You kind of wonder what their motivation is if they’re not enjoying the suffering they’re inflicting. What happens if they just decide to not torment any damned souls? What threat can you hang over the head of somebody who’s already eternally damned?
All time is a continuum from never to ever. So never is zero, and ever is infinity. Or never is that point at the beginning of the big bang, and ever is the final end of the universe, which never quite happens.
When I was a child, summer was “forever”. Now it’s practically no time at all. And that’s the change over the course of forty years - itself practically time at all. Without someone to appreciate it, time might as well not exist at all.

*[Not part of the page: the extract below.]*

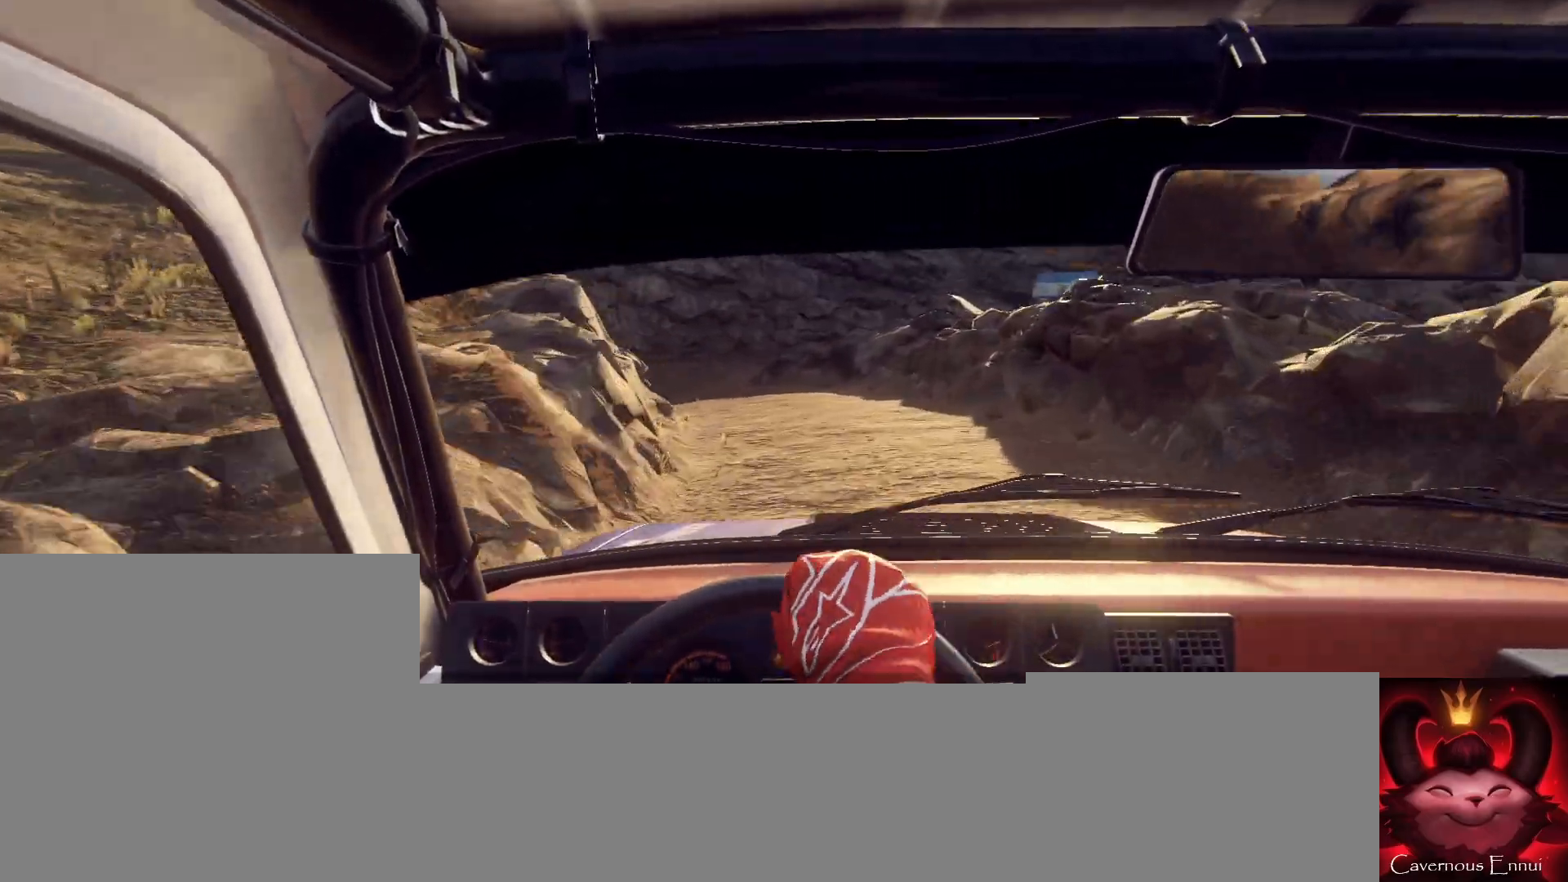
{"buttons": [], "left_stick": "right", "right_stick": "center", "events": [[33, "left_stick", "center"], [100, "left_stick", "left"], [100, "right_stick", "center"], [267, "left_stick", "center"], [400, "left_stick", "right"]]}
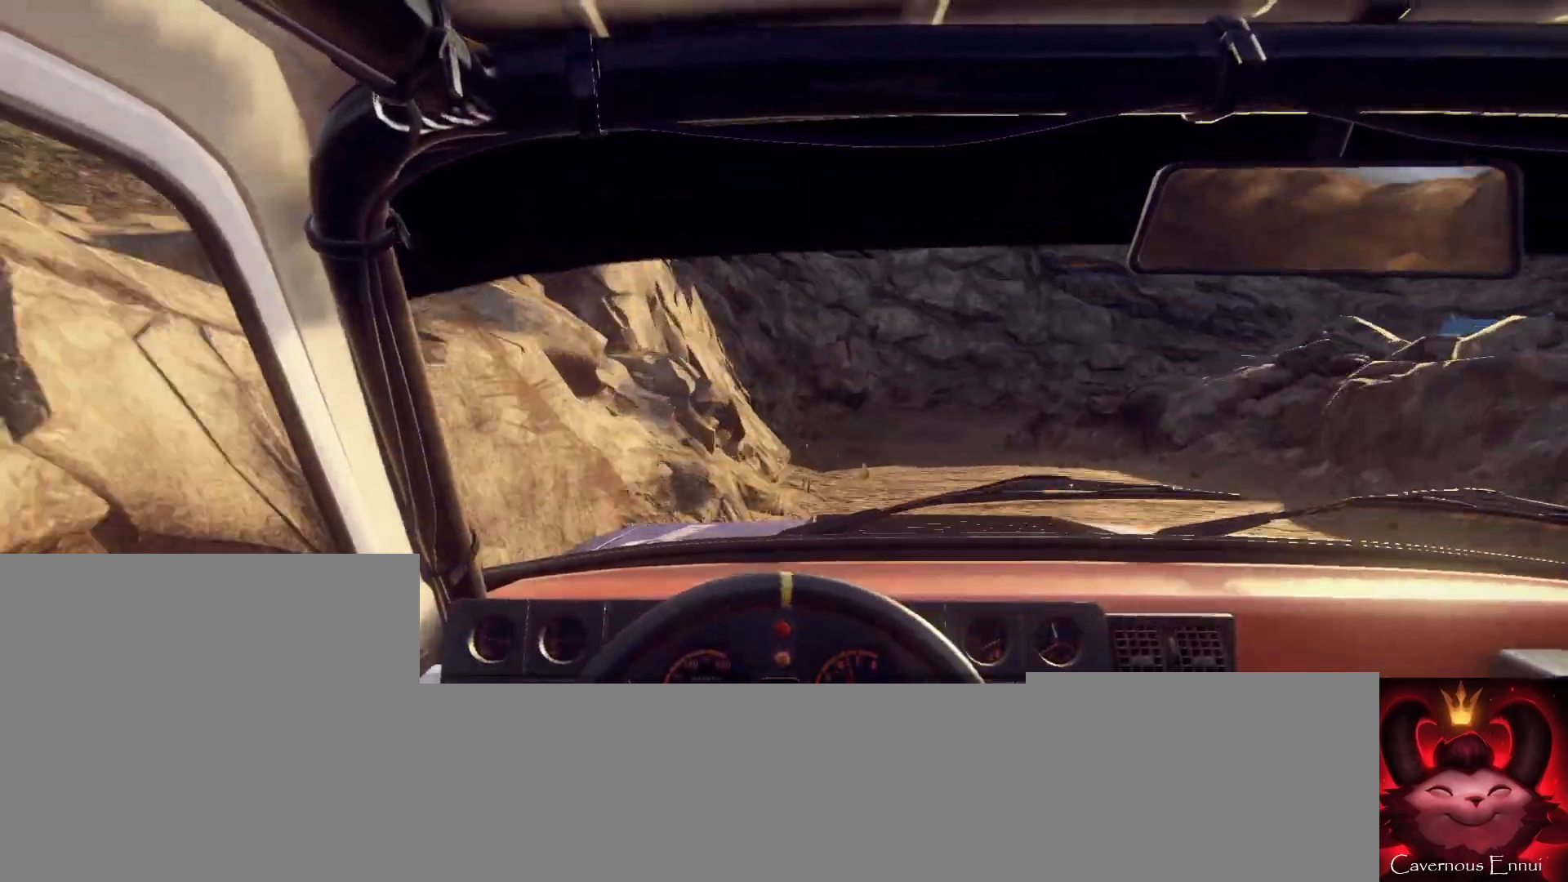
{"buttons": [], "left_stick": "center", "right_stick": "center", "events": [[33, "right_stick", "up"], [133, "left_stick", "center"], [167, "right_stick", "center"], [233, "left_stick", "right"], [333, "right_stick", "up"], [433, "left_stick", "center"], [467, "right_stick", "center"]]}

It’s there only because we - or someone - is there to appreciate it.
I think it was supposed to be a comment on the fact that the boy knows no other reality but the post-apoc world, while the father remembers the world before.
There was another part where the father muses that he must seem like an alien to the boy, when he was talking about the time before the disaster.
In another part of the story, the narrator asks (paraphrasing) “what is the difference between the never to be, and the never was?”
If there’s no one to see it or appreciate it, or remember, what is the significance of everything that ever was? All the wars, the suffering, the monuments, the game changing-changing last minute scores? Is it the same as if those things had never happened at all?